**INSTRUCTIONS FOR THE TASK**
Locate each line in the records below that contains the word "felicidade", and copy those lines. Matches must agree in case.
::: EXTRACTED INFORMATION :::
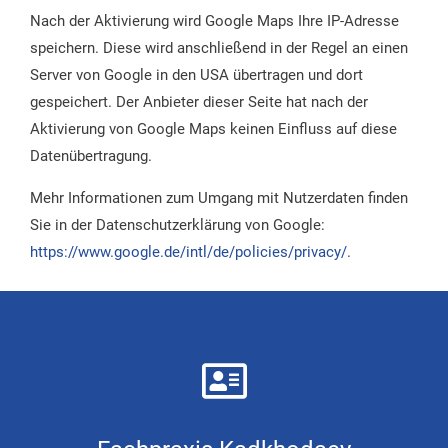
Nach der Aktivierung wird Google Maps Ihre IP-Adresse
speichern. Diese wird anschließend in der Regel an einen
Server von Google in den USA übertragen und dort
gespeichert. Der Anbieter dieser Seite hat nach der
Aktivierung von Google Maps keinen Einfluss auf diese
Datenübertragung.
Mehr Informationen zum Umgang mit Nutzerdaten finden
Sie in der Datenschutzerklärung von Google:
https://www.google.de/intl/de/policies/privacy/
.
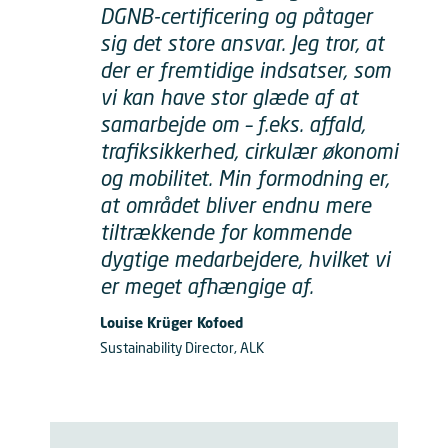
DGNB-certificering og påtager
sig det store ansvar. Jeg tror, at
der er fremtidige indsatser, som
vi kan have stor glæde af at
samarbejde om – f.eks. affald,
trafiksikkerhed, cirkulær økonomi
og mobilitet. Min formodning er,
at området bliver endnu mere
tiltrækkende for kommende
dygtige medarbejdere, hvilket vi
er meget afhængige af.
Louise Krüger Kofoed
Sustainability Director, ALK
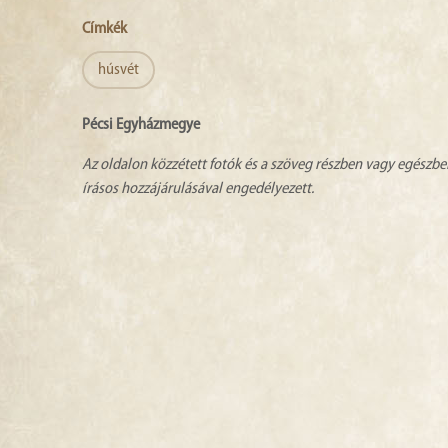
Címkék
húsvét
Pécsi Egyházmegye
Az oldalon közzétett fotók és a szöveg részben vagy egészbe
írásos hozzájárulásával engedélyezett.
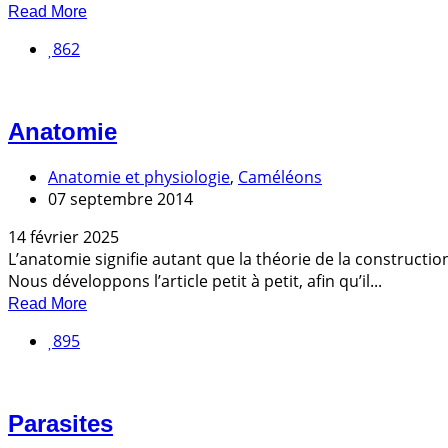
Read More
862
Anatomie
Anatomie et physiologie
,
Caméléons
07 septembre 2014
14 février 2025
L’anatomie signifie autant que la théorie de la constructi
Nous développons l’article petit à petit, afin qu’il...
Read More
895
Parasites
:::
::: EXTRACTED INFORMATION :::
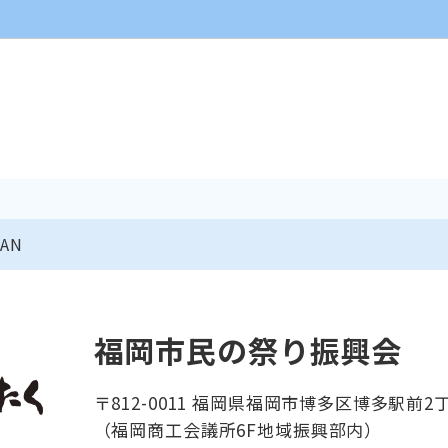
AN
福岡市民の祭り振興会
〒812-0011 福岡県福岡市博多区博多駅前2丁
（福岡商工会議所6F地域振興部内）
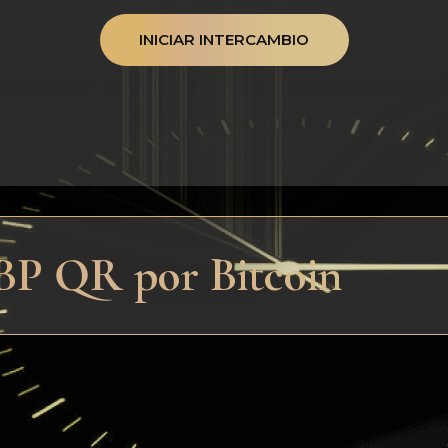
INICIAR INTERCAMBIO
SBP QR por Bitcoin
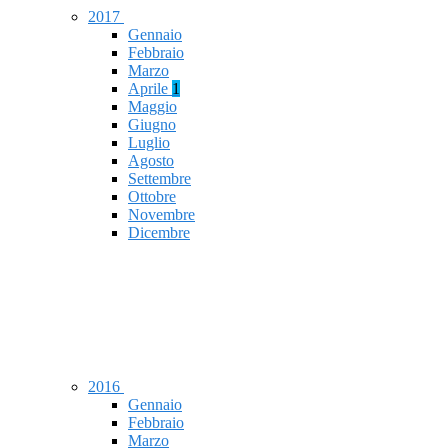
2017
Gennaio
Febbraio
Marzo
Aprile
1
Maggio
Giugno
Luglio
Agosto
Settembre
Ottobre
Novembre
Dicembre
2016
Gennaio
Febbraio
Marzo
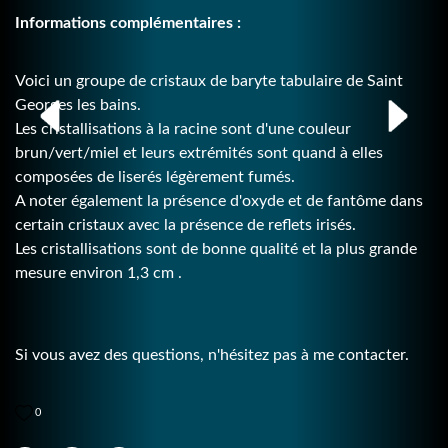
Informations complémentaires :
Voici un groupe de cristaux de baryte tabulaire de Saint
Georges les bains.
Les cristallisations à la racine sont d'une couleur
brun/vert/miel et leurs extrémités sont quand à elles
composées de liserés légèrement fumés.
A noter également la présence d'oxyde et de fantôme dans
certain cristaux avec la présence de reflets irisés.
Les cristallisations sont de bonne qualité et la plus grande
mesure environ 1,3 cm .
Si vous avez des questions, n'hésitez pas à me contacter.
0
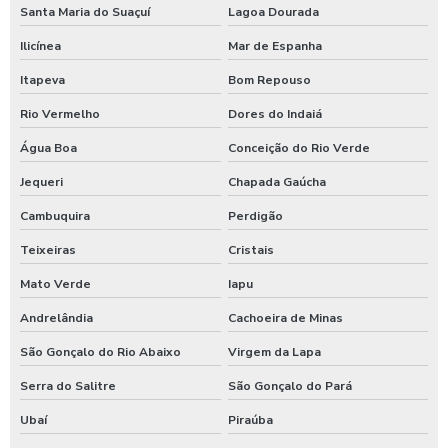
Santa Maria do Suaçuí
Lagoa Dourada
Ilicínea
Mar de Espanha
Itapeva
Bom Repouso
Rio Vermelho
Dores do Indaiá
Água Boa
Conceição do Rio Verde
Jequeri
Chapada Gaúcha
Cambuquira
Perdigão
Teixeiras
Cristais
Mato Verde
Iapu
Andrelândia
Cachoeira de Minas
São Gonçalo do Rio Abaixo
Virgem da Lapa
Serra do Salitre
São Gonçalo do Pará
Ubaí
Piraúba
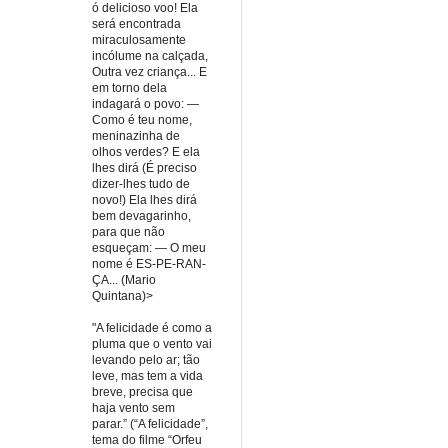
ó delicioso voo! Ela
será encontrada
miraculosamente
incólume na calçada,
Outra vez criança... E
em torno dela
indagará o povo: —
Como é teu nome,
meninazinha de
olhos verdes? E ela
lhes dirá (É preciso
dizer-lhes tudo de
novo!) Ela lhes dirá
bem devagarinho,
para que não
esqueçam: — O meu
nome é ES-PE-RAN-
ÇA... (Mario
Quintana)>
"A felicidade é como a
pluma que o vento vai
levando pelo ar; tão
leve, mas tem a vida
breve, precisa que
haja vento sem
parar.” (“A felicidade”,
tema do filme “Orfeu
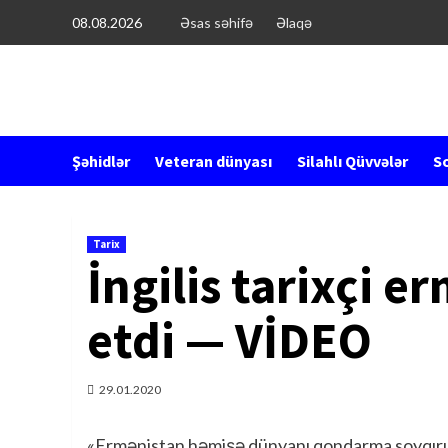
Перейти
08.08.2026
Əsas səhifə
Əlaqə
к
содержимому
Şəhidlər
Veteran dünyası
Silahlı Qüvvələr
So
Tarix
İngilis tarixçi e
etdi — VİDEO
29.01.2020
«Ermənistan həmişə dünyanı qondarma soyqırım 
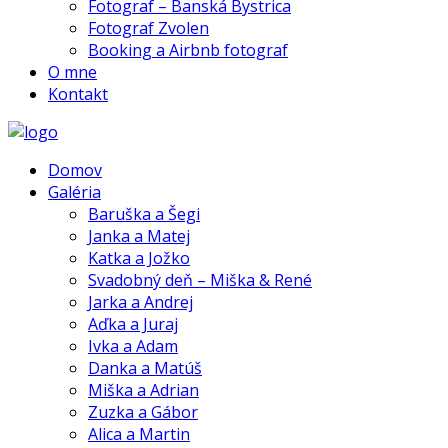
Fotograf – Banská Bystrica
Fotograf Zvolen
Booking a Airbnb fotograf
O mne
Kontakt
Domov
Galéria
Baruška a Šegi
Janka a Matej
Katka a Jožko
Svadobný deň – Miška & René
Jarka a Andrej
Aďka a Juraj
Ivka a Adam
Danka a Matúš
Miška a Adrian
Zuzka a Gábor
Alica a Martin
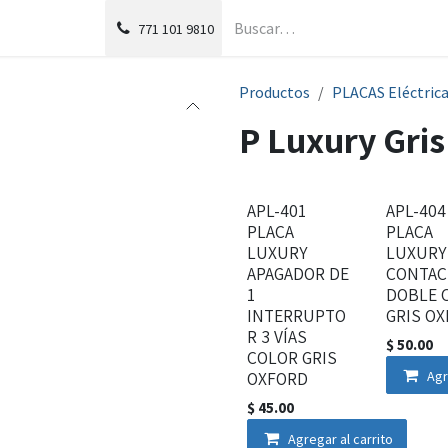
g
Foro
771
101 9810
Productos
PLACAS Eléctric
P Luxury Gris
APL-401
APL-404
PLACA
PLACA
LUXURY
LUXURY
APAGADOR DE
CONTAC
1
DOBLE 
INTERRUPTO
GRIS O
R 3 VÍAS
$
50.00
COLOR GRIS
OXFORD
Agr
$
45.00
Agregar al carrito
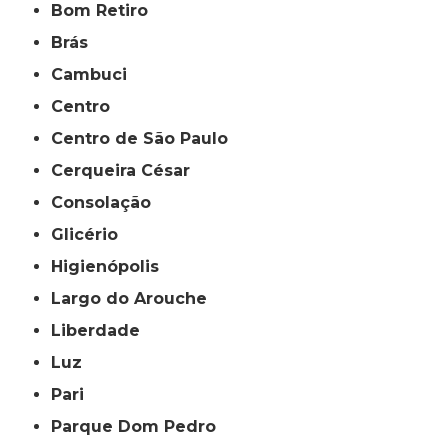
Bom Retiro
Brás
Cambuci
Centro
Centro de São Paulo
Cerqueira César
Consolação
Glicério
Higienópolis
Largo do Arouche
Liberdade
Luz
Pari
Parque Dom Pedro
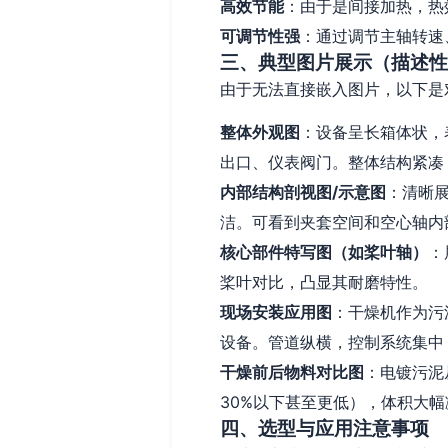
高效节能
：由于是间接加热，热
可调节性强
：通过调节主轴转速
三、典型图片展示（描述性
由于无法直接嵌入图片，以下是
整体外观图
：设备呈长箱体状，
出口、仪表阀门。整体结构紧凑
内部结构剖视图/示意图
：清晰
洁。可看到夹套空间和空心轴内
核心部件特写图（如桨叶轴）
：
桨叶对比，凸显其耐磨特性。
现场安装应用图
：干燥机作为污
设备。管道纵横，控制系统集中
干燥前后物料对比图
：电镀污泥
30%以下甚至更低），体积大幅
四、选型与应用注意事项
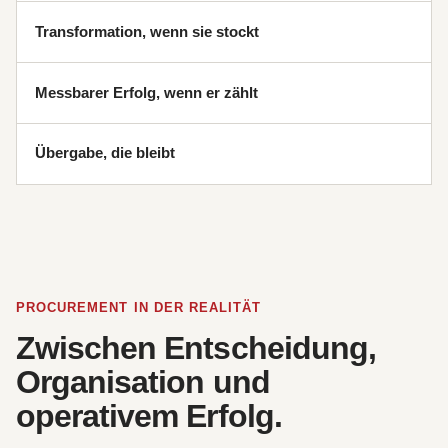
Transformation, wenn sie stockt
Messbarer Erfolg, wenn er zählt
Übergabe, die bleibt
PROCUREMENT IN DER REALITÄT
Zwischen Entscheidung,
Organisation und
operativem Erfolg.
:::
::: EXTRACTED INFORMATION :::
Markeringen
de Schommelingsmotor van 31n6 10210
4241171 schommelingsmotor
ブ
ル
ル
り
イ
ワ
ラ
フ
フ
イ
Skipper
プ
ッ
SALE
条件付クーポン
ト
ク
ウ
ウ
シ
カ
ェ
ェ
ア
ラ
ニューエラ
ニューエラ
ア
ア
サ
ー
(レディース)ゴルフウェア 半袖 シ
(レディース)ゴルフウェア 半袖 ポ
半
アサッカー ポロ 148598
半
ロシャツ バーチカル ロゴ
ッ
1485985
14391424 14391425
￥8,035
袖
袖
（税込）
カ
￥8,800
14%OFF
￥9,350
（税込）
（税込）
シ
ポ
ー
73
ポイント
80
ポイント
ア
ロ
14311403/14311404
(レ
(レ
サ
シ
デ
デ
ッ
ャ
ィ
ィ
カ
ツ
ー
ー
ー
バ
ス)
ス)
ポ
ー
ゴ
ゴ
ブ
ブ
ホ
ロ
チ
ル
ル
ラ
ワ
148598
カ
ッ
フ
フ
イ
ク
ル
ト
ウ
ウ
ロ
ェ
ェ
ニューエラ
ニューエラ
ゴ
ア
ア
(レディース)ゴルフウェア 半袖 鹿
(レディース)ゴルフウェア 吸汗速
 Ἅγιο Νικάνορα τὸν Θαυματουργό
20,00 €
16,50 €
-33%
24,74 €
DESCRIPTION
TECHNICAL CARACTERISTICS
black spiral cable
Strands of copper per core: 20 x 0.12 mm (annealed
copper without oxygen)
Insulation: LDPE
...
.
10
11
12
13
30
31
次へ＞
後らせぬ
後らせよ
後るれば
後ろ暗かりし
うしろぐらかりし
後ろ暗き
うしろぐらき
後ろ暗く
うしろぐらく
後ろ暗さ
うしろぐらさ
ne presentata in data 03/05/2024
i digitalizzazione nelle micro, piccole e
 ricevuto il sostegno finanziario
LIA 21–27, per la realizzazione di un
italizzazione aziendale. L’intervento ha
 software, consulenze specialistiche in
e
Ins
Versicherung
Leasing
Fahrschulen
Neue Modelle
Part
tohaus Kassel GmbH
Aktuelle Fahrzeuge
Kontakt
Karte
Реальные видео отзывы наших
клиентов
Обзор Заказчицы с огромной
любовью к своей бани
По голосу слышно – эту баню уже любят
:::
**RESPONSE TO THE TASK**
"A felicidade é como a
parar.” (“A felicidade”,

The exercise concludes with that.